The notion of Moyes somehow resenting Rooney's climb to greatness, which My Story So Far implicitly conveys, has always been a deeply misguided one. Rather, Moyes carried the same burden of pastoral responsibility for Rooney that Ferguson has done. Those who know him best speak of qualities which include an ability to sustain relationships under difficult circumstances. Moyes behaves correctly, respects other people, and when he surveyed a 17-year-old Rooney, he recognised that this was an individual who, because of his physical maturity and sublime footballing judgement, was not being allowed a childhood.
A significant part of the task was to keep him out of the scrapes which are always magnified for an individual like Rooney. One source who has watched Moyes at close quarters recalls the day that a 16-year-old Rooney found himself in trouble for kicking out at the girls who pinched his backside while he played table tennis. In another world it would have been a teenage squabble.
In Wayne's world, it brought the father of a bruised girl to the club's door.

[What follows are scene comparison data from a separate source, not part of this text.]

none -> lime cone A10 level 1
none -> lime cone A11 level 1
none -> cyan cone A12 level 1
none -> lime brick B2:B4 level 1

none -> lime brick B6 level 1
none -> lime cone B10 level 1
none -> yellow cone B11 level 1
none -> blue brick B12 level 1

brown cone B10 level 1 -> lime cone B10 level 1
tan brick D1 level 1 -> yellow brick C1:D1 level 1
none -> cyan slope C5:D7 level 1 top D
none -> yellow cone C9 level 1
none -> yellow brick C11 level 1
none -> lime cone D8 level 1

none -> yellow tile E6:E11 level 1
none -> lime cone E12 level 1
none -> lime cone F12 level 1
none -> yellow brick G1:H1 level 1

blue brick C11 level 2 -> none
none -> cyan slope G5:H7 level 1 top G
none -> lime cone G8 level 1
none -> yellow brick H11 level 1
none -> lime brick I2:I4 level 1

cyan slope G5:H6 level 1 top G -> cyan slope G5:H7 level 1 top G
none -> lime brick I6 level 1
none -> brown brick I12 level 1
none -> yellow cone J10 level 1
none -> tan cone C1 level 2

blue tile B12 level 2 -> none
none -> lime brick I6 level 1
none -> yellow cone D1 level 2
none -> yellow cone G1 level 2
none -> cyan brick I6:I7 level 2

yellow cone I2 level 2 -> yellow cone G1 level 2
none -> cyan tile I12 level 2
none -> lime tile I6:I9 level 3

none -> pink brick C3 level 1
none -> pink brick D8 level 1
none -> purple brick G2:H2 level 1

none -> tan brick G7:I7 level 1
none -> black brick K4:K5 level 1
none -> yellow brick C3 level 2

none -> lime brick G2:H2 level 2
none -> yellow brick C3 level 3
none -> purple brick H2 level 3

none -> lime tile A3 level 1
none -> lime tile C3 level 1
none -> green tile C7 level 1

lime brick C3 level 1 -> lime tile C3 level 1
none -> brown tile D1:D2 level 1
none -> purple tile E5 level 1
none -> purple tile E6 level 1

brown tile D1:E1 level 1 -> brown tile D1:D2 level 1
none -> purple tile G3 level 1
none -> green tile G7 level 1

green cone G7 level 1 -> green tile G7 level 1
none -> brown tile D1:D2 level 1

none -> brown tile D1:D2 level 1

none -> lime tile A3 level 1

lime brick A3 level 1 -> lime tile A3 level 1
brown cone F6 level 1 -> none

Moyes saw the father, offered tickets for the next home game – a 2-1 win over Southampton in February 2003 – and left the player under no illusions about his idiocy. Nothing more said.
Such are the reasons why, before Rooney began to outgrow Goodison, there was a distinct impression he actually liked Moyes. And it is why the two have patched things up since that deeply ill-advised and journalistically inept decision to suggest in My Story So Far that Moyes had leaked one of their private conversations to the Liverpool Echo – something the paper denied, leaving Moyes to mount a successful libel suit.
Rooney telephoned Moyes in 2009 to make an apology for those events, which Moyes accepted. "I think we weren't ready for Wayne when he came on the scene," Moyes said a year or so later. "I can understand his feelings at the time but we probably weren't ready to keep him.
"The court case had been won anyway so it was over as far as I was concerned but I just said to him: 'No problem, that's fine. It just shows your maturity.' Now, he is the one who's sorting out the young players at Manchester United. Anyone who's stepping out of line, not doing it right, he is the one looking after them."
That last suggestion, accompanied by a declaration that Rooney would be welcome back at Goodison Park "any time" was an oversimplification of the place the striker occupies. His struggle to assert himself as a player worth anything like £250,000 a week leaves him at a crossroads which Moyes might just be able to help him over. He will offer the same sense of understanding that Ferguson always has, but the same uncompromising requirement that Rooney repays that on the pitch.
New players don't always understand Moyes' "way of playing," Leon Osman said a few years ago. That being "to give everything you've got". Some players come in "and think, if I score a goal, do a good turn or put a few tackles in, that's enough," Osman said. "But you have to come off the pitch having done everything, with nothing left in the tank." There will be no surprises for Rooney.